The Senate, Rep. Janet U. Maratita (IR-Saipan), and Sen. Ray A. Yumul (IR-Saipan) yesterday called to the witness stand two officials of the Commonwealth Utilities Corp. who testified in connection with the lawsuit over an allegedly illegal $190.8-million power purchase deal.
Attorney Ramon K. Quichocho, counsel for plaintiffs the Senate, Maratita, and Yumul, presented their witnesses—CUC chief financial officer Charles Warren and CUC deputy director for power Wallon Young.
Warren testified, among other things, that under the CUC procurement regulations, contracts are required to go through him for fund certification.
Warren said he did not review the power purchase agreement and did not sign or approve its final version.
Young spoke more on the details and logistics of the power purchase agreement such as building a substation to connect a new power plant that will cost $9 million and the decommissioning and removal of the old station and power plant with estimated expenditure of $3 million.
After the testimony of Warren and Young, Quichocho rested its case.
Superior Court Associate Judge David Wiseman continued the hearing on Wednesday at 1:30pm to allow attorney William Fitzgerald, counsel for the Delaware-based Saipan Development LLC, to present their witnesses.
In an interview after the hearing, Quichocho said the hearing is something like a preliminary injunction all over again because Wiseman wanted to give Saipan Development LLC the opportunity to present evidence and argue against the preliminary injunction.
With respect to Warren’s testimony, Quichocho said it goes to show the hardships that CUC is going to have to go through, but subsequently going to pass on to the consumers.
Quichocho said CUC has to come up with $18 million in their estimates just as a preliminary matter to satisfy their obligations under the power purchase agreement.
“What we heard from Mr. Warren also is that the procurement regulations were not followed at least as to him. He spoke from himself that he did not review it,” Quichocho said.
On Young’s testimony, Quichocho said Young made it very clear that without the new substation for the new power plant, CUC cannot decommission the old one.
“So upfront expenditure is necessary,” the lawyer added.
Fitzgerald in a separate interview said they are just trying to get the injunction lifted.
“Our position is the injunction is not necessary anymore because the government says they will not go forward with the deal,” Fitzgerald said.
Quichocho said they want a court-ordered permanent injunction to stop the agreement.
Early this month, the plaintiffs amended their lawsuit against Gov.
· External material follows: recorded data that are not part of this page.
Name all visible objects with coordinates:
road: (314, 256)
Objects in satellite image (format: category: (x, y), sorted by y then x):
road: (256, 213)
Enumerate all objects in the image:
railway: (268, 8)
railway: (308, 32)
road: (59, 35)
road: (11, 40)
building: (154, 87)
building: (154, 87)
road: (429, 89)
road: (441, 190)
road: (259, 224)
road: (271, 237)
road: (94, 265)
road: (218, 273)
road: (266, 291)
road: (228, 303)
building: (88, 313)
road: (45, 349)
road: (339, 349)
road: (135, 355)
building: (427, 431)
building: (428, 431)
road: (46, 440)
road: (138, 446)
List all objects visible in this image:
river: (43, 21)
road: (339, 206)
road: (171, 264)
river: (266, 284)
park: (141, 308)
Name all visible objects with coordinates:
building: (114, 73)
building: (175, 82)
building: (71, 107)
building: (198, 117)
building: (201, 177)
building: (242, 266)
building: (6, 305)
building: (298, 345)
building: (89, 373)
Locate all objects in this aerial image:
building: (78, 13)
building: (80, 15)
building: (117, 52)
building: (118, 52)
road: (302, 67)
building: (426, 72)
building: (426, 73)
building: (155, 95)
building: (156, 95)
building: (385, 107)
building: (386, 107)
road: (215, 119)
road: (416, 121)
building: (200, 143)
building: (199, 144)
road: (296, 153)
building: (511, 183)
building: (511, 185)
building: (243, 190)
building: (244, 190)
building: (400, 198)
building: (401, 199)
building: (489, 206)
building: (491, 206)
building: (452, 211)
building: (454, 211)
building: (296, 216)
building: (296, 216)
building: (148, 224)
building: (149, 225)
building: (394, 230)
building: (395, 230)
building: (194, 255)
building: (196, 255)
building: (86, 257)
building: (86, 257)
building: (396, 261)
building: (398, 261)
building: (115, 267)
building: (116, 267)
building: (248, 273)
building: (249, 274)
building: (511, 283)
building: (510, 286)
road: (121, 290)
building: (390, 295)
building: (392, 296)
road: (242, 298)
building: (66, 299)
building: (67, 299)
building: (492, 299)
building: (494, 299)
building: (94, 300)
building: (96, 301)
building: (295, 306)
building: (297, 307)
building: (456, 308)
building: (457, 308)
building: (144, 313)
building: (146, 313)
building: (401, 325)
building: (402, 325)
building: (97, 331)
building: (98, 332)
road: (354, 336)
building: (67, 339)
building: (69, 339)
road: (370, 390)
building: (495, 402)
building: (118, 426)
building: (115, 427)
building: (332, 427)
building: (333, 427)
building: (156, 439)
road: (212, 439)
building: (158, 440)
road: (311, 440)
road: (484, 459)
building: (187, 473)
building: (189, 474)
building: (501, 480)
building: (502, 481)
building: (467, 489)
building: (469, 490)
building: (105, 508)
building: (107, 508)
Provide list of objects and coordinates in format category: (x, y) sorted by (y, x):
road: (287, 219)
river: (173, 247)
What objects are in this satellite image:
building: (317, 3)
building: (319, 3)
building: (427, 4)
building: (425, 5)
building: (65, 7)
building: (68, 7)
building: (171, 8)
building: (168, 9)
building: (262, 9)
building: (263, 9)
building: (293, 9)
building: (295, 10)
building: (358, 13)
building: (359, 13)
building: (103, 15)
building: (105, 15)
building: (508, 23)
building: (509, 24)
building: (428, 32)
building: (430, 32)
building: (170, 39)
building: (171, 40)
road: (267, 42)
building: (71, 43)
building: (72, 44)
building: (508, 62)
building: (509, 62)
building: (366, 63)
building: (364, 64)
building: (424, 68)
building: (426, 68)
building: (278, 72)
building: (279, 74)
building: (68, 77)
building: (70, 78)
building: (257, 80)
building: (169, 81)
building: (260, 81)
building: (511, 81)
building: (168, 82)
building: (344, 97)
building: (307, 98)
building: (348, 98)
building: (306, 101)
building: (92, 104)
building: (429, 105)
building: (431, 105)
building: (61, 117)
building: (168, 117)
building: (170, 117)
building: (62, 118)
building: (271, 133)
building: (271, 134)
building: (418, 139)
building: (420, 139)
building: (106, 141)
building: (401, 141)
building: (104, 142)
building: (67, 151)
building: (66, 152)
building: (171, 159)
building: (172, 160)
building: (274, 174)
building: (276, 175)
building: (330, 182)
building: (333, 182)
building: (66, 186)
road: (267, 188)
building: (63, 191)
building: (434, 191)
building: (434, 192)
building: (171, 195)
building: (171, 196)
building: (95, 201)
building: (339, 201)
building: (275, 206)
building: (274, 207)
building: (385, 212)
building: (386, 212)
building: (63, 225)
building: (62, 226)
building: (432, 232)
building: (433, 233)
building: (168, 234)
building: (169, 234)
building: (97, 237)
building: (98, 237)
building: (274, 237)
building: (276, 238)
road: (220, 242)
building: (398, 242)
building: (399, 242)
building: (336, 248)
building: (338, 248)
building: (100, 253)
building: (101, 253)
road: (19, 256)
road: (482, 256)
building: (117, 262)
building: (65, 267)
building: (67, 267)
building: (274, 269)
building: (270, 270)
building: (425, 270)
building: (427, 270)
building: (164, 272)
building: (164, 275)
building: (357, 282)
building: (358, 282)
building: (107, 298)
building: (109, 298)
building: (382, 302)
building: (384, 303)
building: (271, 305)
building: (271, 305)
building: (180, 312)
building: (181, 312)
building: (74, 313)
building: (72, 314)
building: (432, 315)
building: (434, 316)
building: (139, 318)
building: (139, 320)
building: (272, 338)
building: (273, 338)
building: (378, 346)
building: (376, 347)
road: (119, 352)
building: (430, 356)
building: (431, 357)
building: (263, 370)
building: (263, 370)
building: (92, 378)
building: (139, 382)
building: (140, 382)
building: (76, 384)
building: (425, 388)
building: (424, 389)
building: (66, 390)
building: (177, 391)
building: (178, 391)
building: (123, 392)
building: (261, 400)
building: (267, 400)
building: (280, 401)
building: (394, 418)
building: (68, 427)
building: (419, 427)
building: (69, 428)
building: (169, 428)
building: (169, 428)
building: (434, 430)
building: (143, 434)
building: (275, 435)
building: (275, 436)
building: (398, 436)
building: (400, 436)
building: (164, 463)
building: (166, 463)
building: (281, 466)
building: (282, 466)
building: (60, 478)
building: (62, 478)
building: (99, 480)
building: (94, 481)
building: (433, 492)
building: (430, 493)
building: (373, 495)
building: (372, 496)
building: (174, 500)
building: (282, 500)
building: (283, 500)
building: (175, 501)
Benigno R. Fitial, former attorney general Edward T. Buckingham, CUC, and Saipan Development LLC over the alleged illegal power purchase agreement deal.
The plaintiffs asked the court to declare that the 25-year power purchase agreement is “unconstitutional, illegal, unconscionable, and unjust, and therefore, cancelled.”
On Aug. 31, 2012, Wiseman granted the plaintiffs’ request to issue a preliminary injunction, which enjoined Fitial and co-defendants from “continuing, pursuing, and/or performing on the power purchase agreement.”